The term "badlands" sounds harsh, but barren eroding landscapes have been called that for centuries. Here in New Mexico, craggy lava flows, though not erosional, are called malpaises (bad country or bad places). French trappers called badlands les mauvaises terre a traverser, meaning “bad lands to traverse,” perhaps the origin of the English term. The trappers were probably influenced by the Lakota (according to Wikipedia), who called these places mako sica (bad or eroded land). Regardless of language, it’s not hard to understand why landscapes nearly devoid of vegetation and animal life might have been considered “bad” if you needed to find dinner or get across them on a hot day.

But it’s all relative. If I were a French trapper, or Lakota, or a Spanish conquistador, or even a modern farmer (or an antelope), I might find the term appropriate, but as a wanderer camping in empty places with my camera, badlands doesn’t ring true. I’ve had some pretty good times in some pretty bad lands. 

Badlands National Park, by virtue of being a park, is probably the most recognized badlands site in the U.S., but it’s one among many equally spectacular places. If you saw the movie, Nomadland, you’ll remember that Fern, played by Francis McDormand, spent time working at a campground near the South Dakota Park and found herself calmed by its beauty, though she eventually moved on, as nomads do. Ellen and I visited colorful badlands in Oregon in the John Day Fossil Beds National Monument on our first road trip after retiring in 2021 before moving on ourselves to float the John Day River in our packrafts.

Ellen in the Painted Hills at the John Day Fossil Beds, Oregon.

Wyoming’s Red Desert, where I spent lots of time before moving south, has national park quality badlands, though wilderness protection might be more appropriate for these remote places. The Honeycomb Buttes in the northern Red Desert and the Adobe Town and Skull Rims farther south are spectacular and little-visited, at least compared to the South Dakota badlands. I once camped on the Adobe Town rim with Ellen and Bei and discovered a family of coyotes with pups denned in an eroded hole just below our camp. They seemed undisturbed by us, maybe remote enough not to have been harassed by humans. On a hot day during another Adobe Town trip, I found a soapstone medicine pipe in the cool shade of a rock tower. 

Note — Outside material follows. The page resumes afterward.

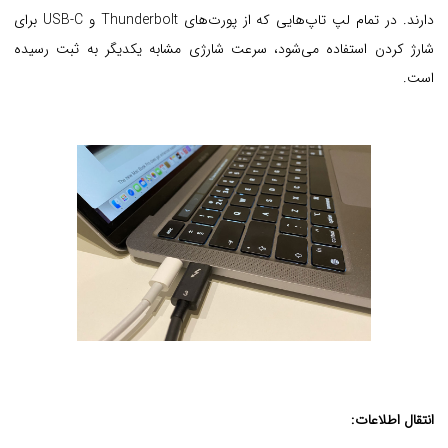
دارند. در تمام لپ تاپ‌هایی که از پورت‌های Thunderbolt و USB-C برای
شارژ کردن استفاده می‌شود، سرعت شارژی مشابه یکدیگر به ثبت رسیده
است.
انتقال اطلاعات:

A wash below the Skull rim in Wyoming.

New Mexico, where I live now, has more than its share of badlands. I’m just beginning to learn about them and have only recently begun to explore. Some of the most well-known, are the Bisti (pronounced Bist-eye, not Bist-eee) Badlands south of Farmington. The Bisti are part of the Bisti/De-Na-Zin Wilderness Area surrounded by Navajo, BLM, and private lands. In recent years they’ve gotten increasing attention, probably because their weird erosional formations attract photographers, but when we were there in April (2025), despite a surprising number of campers in the main parking area, we mostly had the place to ourselves as we wandered among hoodoos, “cracked eggs,” and petrified wood. 

A downside of the term “badlands” is that some think that they are literally bad, with little value except perhaps for oil and gas drilling or other destructive activities. This, of course, is not the case. Badlands are beautiful and unique, deserving of preservation.

Early morning in the Bisti Badlands.

Bisti Badlands.

Bisti Badlands erosion.

There are a few hardy shrubs in the badlands.

Formations known as the stone wings in the Bisti Badlands.

The nearby Angel Peak area is also vast and eroded.